Brasilien: 100 Tage Bolsonaro | Bild: BR

Wir fahren steil bergauf – hinein in die Favela Fallet in Rio. Im Gemeindezentrum der Armensiedlung: trauernde Mütter. Die Bewohner sind zusammengekommen zu einem Krisentreffen, vor allem Mütter, wie Tatiana Carvalho, deren Sohn vor wenigen Tagen von der Polizei getötet wurde: „Ja“, sagt Tatiana, ihr Sohn Felipe sei ein Gangster gewesen. Doch er habe sich der Polizei ergeben wollen. Das zumindest hätten ihr Augenzeugen aus der Nachbarschaft versichert.

Eine Hinrichtung?

Tatiana zeigt uns Bilder von jenem Morgen, an dem die Polizei insgesamt 15 Jugendliche tötet. Die Anwohner beteuern: Die Gang-Mitglieder starben nicht im Gefecht, sondern wurden hingerichtet, manche mit Messern massakriert, auch Felipe. Die offizielle Autopsie bestätigt das: Tod aufgrund mehrerer Messerstiche.

Eline Vicente da Silva, eine der Mütter, will uns weiter oben das Haus zeigen, in dem, irgendwo im Wirrwarr der Gassen, ihre beiden Söhne von der Polizei getötet wurden.
Dass hier eine gezielte Exekution stattgefunden haben soll, daran zweifelt Eline nicht. Wie als Beweis zeigt sie uns die einzigen beiden Einschusslöcher.
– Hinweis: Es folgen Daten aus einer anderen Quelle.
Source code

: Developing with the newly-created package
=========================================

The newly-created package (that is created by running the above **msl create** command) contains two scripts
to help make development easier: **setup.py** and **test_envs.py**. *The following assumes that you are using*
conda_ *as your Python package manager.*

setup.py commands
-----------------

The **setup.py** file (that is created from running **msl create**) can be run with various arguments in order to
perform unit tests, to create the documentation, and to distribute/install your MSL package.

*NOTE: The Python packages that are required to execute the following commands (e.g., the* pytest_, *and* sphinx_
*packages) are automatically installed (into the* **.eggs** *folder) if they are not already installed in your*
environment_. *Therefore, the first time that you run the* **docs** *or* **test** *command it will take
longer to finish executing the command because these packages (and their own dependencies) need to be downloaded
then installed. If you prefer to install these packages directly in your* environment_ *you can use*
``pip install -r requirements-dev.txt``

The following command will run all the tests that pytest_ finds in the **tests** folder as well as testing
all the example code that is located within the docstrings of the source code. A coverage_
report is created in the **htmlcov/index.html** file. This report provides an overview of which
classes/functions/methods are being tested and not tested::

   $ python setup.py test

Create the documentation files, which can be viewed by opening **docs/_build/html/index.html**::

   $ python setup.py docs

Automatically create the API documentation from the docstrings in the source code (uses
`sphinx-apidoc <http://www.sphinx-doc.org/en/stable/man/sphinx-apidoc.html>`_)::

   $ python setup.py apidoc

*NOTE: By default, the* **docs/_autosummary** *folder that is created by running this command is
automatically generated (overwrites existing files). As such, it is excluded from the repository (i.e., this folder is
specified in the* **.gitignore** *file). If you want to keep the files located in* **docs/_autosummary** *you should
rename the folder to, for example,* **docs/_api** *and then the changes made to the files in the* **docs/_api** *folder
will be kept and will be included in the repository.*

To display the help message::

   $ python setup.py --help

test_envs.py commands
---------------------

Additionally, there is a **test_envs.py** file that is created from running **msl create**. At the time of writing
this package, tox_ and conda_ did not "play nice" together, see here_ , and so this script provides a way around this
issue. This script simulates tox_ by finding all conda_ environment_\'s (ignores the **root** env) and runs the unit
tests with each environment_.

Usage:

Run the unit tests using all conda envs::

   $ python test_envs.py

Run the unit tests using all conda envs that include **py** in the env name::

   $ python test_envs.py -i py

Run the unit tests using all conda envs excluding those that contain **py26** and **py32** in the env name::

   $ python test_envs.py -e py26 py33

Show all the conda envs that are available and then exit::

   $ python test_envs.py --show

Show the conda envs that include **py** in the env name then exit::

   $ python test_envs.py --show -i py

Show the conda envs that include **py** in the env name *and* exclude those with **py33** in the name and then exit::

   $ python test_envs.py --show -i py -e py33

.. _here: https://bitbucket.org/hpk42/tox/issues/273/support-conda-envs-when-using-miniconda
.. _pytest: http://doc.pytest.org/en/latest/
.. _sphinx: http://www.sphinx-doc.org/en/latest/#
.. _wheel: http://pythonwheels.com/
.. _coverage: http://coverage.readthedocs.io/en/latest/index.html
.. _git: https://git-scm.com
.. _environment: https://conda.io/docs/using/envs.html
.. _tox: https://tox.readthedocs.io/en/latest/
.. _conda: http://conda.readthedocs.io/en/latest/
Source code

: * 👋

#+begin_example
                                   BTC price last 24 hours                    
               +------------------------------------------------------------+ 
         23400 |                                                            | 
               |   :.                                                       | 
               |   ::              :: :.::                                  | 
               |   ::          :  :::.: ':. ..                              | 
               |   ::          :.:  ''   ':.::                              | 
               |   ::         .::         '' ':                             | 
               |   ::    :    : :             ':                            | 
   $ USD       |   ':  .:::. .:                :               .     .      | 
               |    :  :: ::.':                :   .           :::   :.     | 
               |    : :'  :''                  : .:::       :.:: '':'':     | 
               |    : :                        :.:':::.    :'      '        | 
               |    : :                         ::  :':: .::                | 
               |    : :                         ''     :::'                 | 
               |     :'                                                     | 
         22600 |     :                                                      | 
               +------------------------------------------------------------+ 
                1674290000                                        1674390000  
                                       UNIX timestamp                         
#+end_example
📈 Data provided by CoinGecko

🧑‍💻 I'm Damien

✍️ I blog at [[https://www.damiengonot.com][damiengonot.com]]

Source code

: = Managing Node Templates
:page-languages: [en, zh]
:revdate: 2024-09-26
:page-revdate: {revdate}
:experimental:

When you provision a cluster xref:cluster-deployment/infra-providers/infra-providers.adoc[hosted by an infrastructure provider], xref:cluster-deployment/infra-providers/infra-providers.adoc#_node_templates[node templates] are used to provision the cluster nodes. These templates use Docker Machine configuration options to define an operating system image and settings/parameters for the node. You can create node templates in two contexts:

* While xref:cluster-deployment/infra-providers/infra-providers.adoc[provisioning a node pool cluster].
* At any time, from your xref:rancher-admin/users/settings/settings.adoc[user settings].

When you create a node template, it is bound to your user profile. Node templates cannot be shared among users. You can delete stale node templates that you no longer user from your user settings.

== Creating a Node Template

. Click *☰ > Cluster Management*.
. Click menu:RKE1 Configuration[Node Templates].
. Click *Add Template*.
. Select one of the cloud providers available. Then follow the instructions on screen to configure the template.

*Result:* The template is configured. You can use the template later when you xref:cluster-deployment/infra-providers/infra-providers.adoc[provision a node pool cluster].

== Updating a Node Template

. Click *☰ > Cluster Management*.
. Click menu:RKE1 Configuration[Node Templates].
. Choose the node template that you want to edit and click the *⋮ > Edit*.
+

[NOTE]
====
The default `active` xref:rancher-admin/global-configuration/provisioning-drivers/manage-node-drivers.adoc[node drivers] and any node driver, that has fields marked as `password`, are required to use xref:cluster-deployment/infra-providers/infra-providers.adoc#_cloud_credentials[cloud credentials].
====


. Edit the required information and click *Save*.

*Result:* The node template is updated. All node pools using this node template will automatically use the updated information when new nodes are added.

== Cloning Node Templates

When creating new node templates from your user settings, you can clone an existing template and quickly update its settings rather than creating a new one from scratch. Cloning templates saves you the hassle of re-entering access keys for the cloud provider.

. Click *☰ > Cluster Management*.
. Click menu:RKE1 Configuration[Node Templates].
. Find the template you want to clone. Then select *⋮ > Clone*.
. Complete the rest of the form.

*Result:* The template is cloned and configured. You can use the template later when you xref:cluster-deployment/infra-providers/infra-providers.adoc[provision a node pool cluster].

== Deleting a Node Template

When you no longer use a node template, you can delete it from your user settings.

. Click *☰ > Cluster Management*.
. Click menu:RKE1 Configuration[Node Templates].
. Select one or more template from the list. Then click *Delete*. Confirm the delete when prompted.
Bilder der Militärpolizei zeigen den Tag der Operation, den Sturm der Favela Fallet. Zu sehen ist jedoch nicht den Moment des Zugriffs, sondern nur die Gefechte danach. Offen bleibt, ob Polizisten tatsächlich zu brutalen Mördern wurden. Dennoch lobt der Gouverneur von Rio diesen Einsatz als Erfolg, noch vor Abschluss der Ermittlungen. Rios Gouverneur ist ein Freund von Brasiliens neuem Präsidenten Jair Bolsonaro.

Bolsonaros Probleme

Der Rechtsextreme hatte den Wahlkampf Dank scharfer Töne für sich entschieden.
Jetzt, nach drei Monaten im Amt, hat Brasiliens Präsident ganz andere Sorgen. Bolsonaro muss eine dringend benötigte Rentenreform durchs Parlament bringen. Kein einfaches Unterfangen, und vor allem anders als seine Law and Order Politik, unbeliebt beim Volk. Die Wut auf Bolsonaro wächst, weil viele Angestellte durch die Rentenreform bald länger arbeiten müssen. Gleichzeitig scheut sich Bolsonaro davor, die üppigen Pensionen der Politiker anzutasten.

Der Protest gegen die Rentenreform, er scheint der Anfang einer Massenbewegung zu sein gegen Präsident Bolsonaro. Gleichzeitig steht und fällt dessen Regierung mit diesem Projekt.
Am Rande der Demo posiert ein Bolsonaro-Anhänger ganz offen mit einer Pistole. Die Stimmung ist aufgeheizt.

Einsatz von Scharfschützen

Zurück in den Favelas von Rio: Hier berichten Einwohner, unter Bolsonaro greife die Polizei immer härter durch. Von diesem Polizeigelände aus sollen mittlerweile sogar Scharfschützen auf Einwohner zielen, genauer gesagt von diesem weißen Turm aus. Ihr Ziel: Bewaffnete Kriminelle aus weiter Ferne töten.
In drei Monaten sollen bis zu zwölf Menschen durch Scharfschützen erschossen worden seien. Der Leiter der Militärpolizei von Rio bestätigt uns gegenüber diese neue Taktik.
Auch die Bewohner der Favela Fallet berichten von Scharfschützen, die über ihren Dächern stationiert sind.

Zum Krisentreffen der Mütter ist auch ein Vertreter der Staatsanwaltschaft gekommen. Die Angehörigen fordern, dass er für Gerechtigkeit sorgt und den Polizeieinsatz aufklärt, zumindest das. Verbrechen der Polizei, die immer öfter passieren könnten unter Brasiliens neuem Präsidenten Jair Bolsonaro.